Translation: Riders in lower-income areas were not nearly as quick to move away from microtransit during COVID-19, and, looking at data from early April onwards, they have come back to the on-demand service at a stable rate.

Via in Arlington

Next up, we have Arlington. In Arlington, we entirely replaced a single-route bus service with shared, dynamically routed, on-demand rides servicing much of the city.

Ridership map of Arlington, TX

Our line graph shows a consistently higher relative demand among the less-than-$40,000 and $40,000-$80,000 brackets, compared to the $40,000-$120,000 bracket. We also see the same trend of lower-income areas experiencing a far slower rate of decline during the pandemic than higher-income areas.

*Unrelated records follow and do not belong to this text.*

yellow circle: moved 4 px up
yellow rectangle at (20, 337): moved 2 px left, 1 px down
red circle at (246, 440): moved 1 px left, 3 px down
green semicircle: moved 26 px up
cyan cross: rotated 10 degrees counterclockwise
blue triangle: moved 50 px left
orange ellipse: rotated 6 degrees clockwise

Another point on the equitable mobility scoreboard for on-demand transit.

Arlington will be a particularly fascinating case to keep a close eye on in the coming months, given that this on-demand service comprises the city’s entire public transit system.

Via in Los Angeles

Finally, let’s take a look at Los Angeles and our on-demand shared transit service implemented in partnership with the Los Angeles County Metropolitan Transit Authority (LA Metro) to provide first- and last-mile service to and from Metro stations in North Hollywood, El Monte and Compton.

Ridership map of Los Angeles

As expected, all income levels saw steep drops in demand immediately after COVID-19 hit. The rebounds we’ve seen for the $40,000-$80,000 and $80,000 and up brackets have been impressive, with both rising to about 75 percent of their pre-COVID peak by late May, and the latter group matching its highest demand of 2020 the following month. But take a look at the under-$40,000 group. Wildly surpassing all expectations, this segment achieved its highest ridership for all of 2020 in June; around 140 percent of its pre-COVID peak, and demand is continuing to grow.

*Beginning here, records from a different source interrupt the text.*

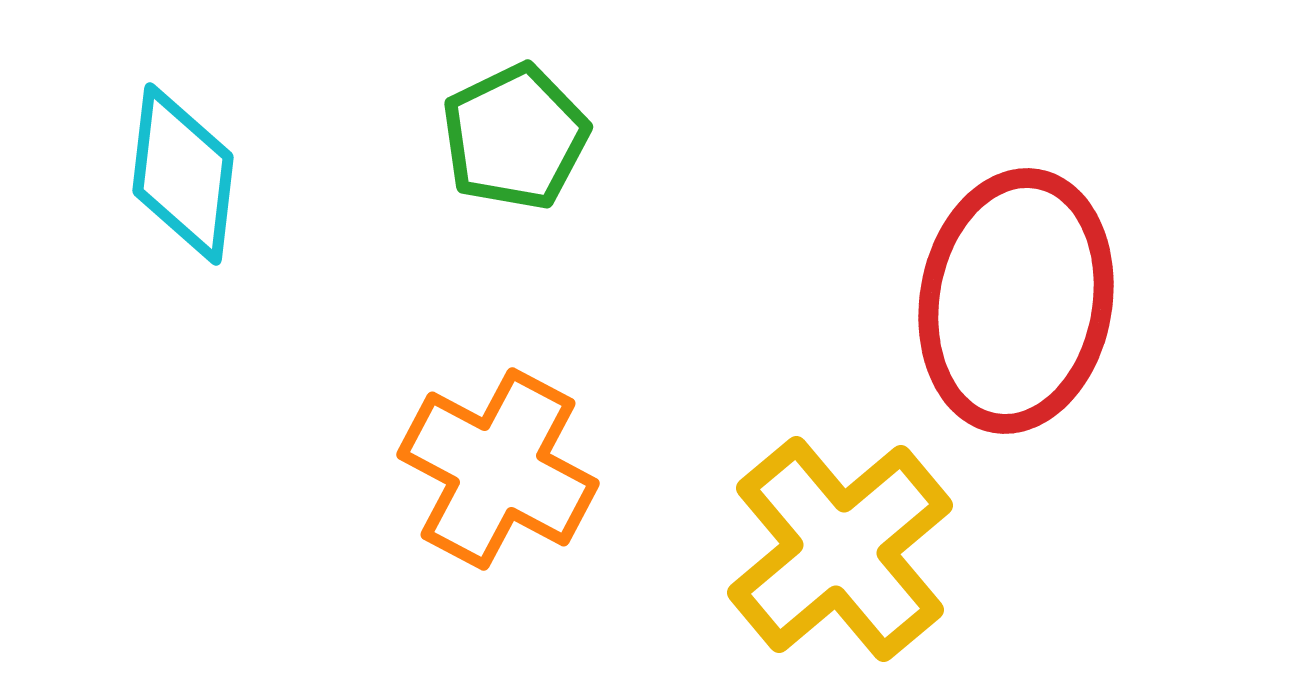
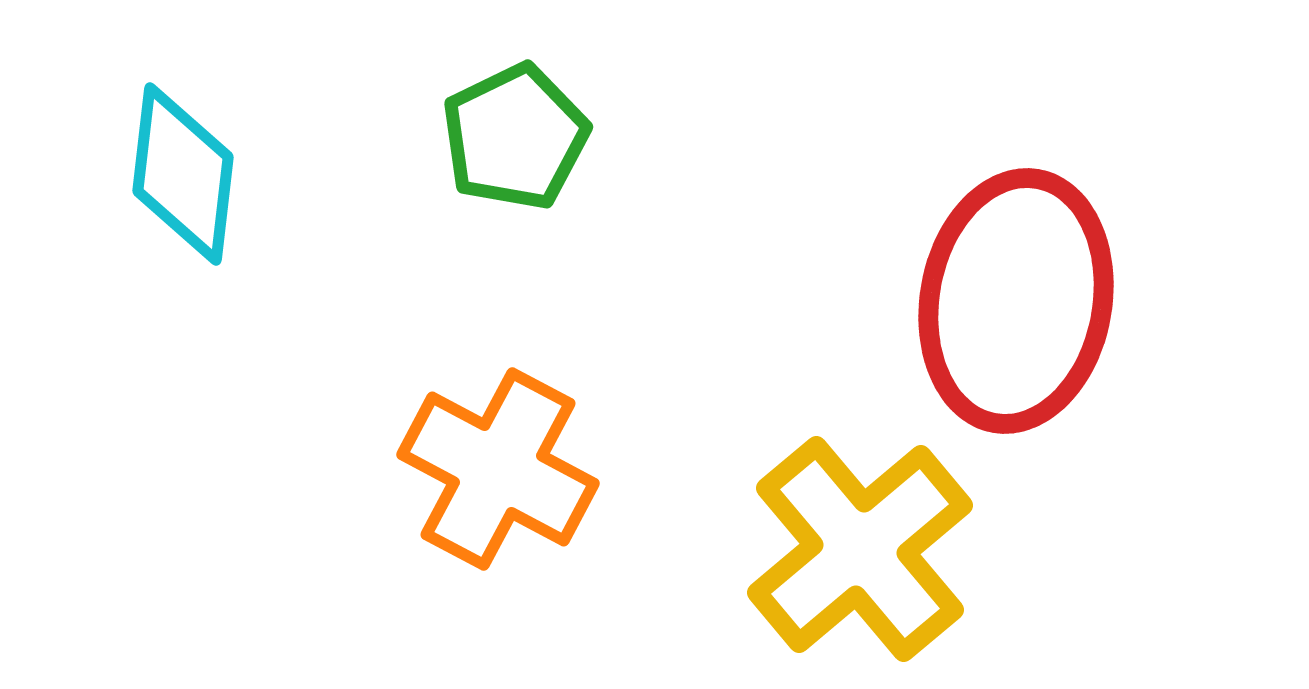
yellow cross: moved 20 px right
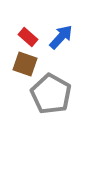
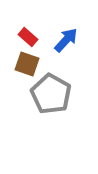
blue arrow: moved 5 px right, 3 px down
brown square: moved 2 px right
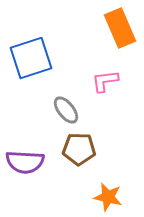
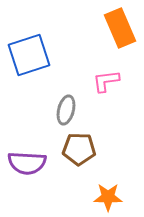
blue square: moved 2 px left, 3 px up
pink L-shape: moved 1 px right
gray ellipse: rotated 52 degrees clockwise
purple semicircle: moved 2 px right, 1 px down
orange star: rotated 12 degrees counterclockwise
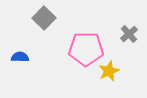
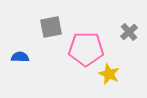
gray square: moved 7 px right, 9 px down; rotated 35 degrees clockwise
gray cross: moved 2 px up
yellow star: moved 3 px down; rotated 25 degrees counterclockwise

You might also notice that, in addition to that remarkable recovery, demand for the under-$40,000 group in L.A. only dropped a marginal amount after COVID-19 hit. We believe this is largely due to key changes made to the service by LA Metro and Via, including

  1. An extension in service hours that coincided with the beginning of the pandemic
  2. A transition from offering first-and-last mile to end-to-end trips
  3. Adding essential locations, such as hospitals, to areas of service, in response to the crisis

So, what does this all mean? That the service is functioning exactly as L.A. intended. LA Metro’s on-demand network is acting as a lifeline for riders who still need reliable transit during this time, especially for lower-income residents.

Riding into the future, with everyone onboard

The data we’ve gathered from these three U.S. partner cities suggests that microtransit has been a vital public resource for lower-income communities during the coronavirus pandemic. Looking ahead, the long term socioeconomic reverberations of COVID-19 mean that affordable, convenient public transportation will remain absolutely critical.

Now is the time for cities to meet a 21st century challenge with a 21st century solution. By joining the microtransit movement and integrating on-demand options into existing public transit infrastructure, municipalities across the country can better serve their communities and foster economic mobility for all.